* [PROBLEMS TO WORK ON]:
1. Translate this sentence from the political blog excerpt into Spanish: "MPs already have two jobs: as constituency MPs and as legislators."
2. Reproduce the political blog excerpt between "Yolande founded the" and "any time soon.", inclusive.
3. Carry on the political blog excerpt from its final sentence.

Yolande founded the Patient Support Trust in 2000. Its aims are broadly to support the NHS as a fully publicly funded, free service with particular emphasis on the rights of patients, especially children. She has stood for election to various bodies, and in various constituencies, previously in what seems to be a concerted effort to publicise her causes.

Yolande appears not to be resident in North Shropshire - she hails from Maidstone in Kent - so the 10 nominations don't include her. So she has 10 mates, seven of whom deserted her when the actual votes were cast. Shame on you deceivers!

At £500 a pop, garnering next to no support, it seems an expensive way to use your advertising budget. You won't catch me doing it any time soon.

Thursday, 18 November 2021

Do turkeys vote for Christmas?

There is a question in the wind: should MPs be allowed to have another job at the same time? And who is going to decide the answer to that? You've got it - the MPs themselves! What do you think they will decide? Do turkeys vote for Christmas?
Photo by Mikkel Bergmann on Unsplash
If the major supermarkets got together to agree the selling prices of their goods, that would be a cartel and would be referred to the Monopolies and Mergers Commission. If all the local plumbers colluded to set rates, we wouldn't allow it; we'd find someone else to do the job.

MPs already have two jobs: as constituency MPs and as legislators. It has long been my view that these functions should be separated. There is no reason why someone who listens to their constituents and helps to solve their problems should be a representative of a political party. It's a non partisan role. We should elect these people solely to perform that function; they should be independent of party and should have the constitutional right to meet Government Ministers to represent the views, issue and problems of the people of their areas. Being elected as a legislator, on the other hand, would follow the current practice. But we wouldn't need so many of them; just enough to populate Ministerial offices and their opposition counterparts, together with the membership of select committees. Given that the resulting fewer people involved - say 250 instead of the current 650 - would all be busy doing their legislative work, it would be legitimate to ban them taking second jobs.

* [GIVEN INFORMATION]:
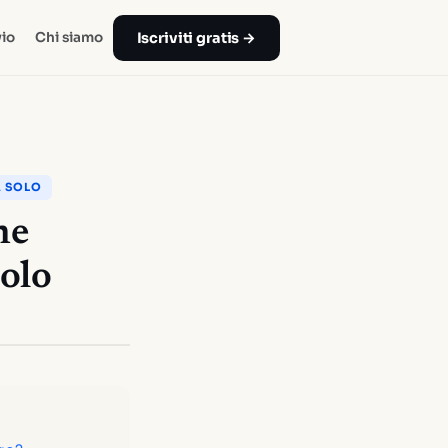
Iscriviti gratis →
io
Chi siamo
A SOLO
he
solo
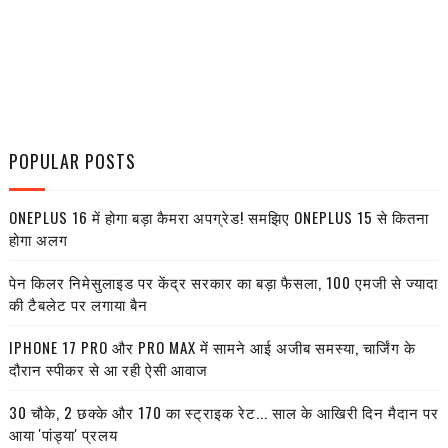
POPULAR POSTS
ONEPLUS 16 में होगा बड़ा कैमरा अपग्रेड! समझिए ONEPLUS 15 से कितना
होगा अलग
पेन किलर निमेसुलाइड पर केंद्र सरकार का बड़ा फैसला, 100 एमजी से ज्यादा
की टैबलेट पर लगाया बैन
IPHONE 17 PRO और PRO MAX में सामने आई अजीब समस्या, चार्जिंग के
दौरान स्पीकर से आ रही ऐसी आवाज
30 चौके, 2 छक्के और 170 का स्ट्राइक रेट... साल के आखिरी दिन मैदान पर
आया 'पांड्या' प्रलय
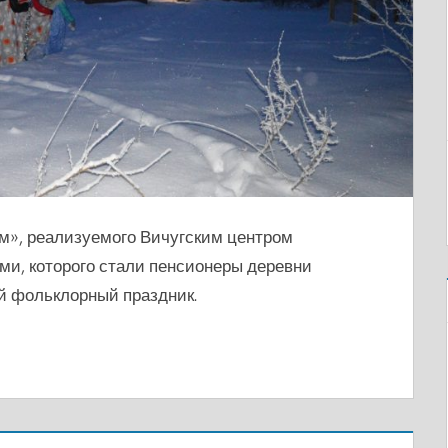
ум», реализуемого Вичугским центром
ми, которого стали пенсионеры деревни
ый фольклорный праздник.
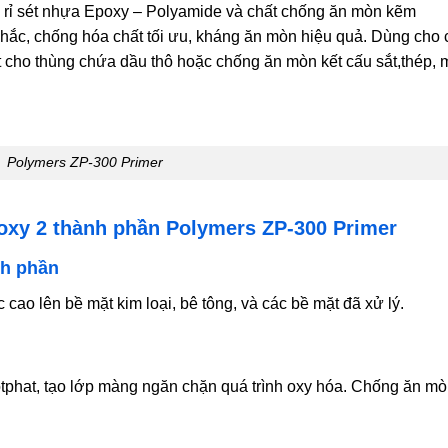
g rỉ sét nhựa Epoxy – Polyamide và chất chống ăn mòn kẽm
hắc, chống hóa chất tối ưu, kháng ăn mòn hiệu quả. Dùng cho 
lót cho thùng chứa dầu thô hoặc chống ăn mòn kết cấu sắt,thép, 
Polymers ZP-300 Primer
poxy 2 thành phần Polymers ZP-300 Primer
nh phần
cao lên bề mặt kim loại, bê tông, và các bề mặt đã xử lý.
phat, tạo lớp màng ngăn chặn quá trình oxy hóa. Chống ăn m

--

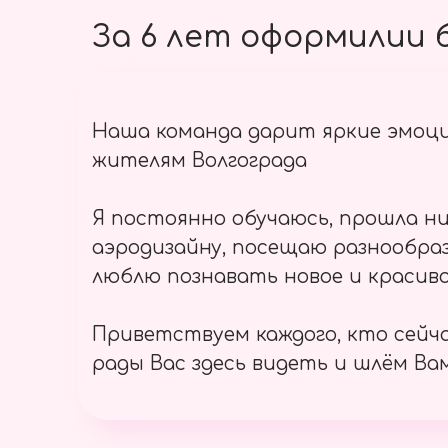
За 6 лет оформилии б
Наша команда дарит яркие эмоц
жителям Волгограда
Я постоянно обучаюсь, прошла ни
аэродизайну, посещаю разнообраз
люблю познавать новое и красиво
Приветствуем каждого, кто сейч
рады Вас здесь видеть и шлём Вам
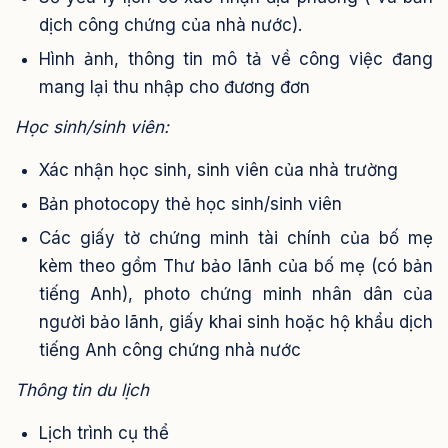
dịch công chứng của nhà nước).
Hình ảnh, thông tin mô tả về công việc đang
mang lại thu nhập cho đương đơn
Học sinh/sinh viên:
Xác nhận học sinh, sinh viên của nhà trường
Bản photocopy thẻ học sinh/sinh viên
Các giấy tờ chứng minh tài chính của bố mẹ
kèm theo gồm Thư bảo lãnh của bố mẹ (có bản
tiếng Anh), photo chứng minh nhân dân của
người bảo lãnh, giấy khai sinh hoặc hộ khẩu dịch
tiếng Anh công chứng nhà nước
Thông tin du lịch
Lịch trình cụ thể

* [ANSWERS IN ORDER]:
1. Los diputados ya tienen dos trabajos: como diputados de circunscripción y como legisladores.

2.
Yolande founded the Patient Support Trust in 2000. Its aims are broadly to support the NHS as a fully publicly funded, free service with particular emphasis on the rights of patients, especially children. She has stood for election to various bodies, and in various constituencies, previously in what seems to be a concerted effort to publicise her causes.

Yolande appears not to be resident in North Shropshire - she hails from Maidstone in Kent - so the 10 nominations don't include her. So she has 10 mates, seven of whom deserted her when the actual votes were cast. Shame on you deceivers!

At £500 a pop, garnering next to no support, it seems an expensive way to use your advertising budget. You won't catch me doing it any time soon.

3.
One of the arguments about MPs (basic salary: £81,932 p.a.) having a second job is that some of those, for instance qualified doctors spending some time each week helping out the understaffed NHS, are more worthy than the obviously freeloading consultants, barristers and the like. I say No! If you want to be a doctor, be one and don't become an MP. One or the other. This is the 21st century, people!

If you say "only certain types of second jobs" or "yes but limited in some way" you create loopholes which will inevitably be used.

Another argument is that doing outside work makes you more rounded, better informed and more effective members of our political community. What, like the current lot? Yeah, that's working well.

"Lots of professional people wouldn't want to become MPs if they couldn't continue in their professions". Good riddance then.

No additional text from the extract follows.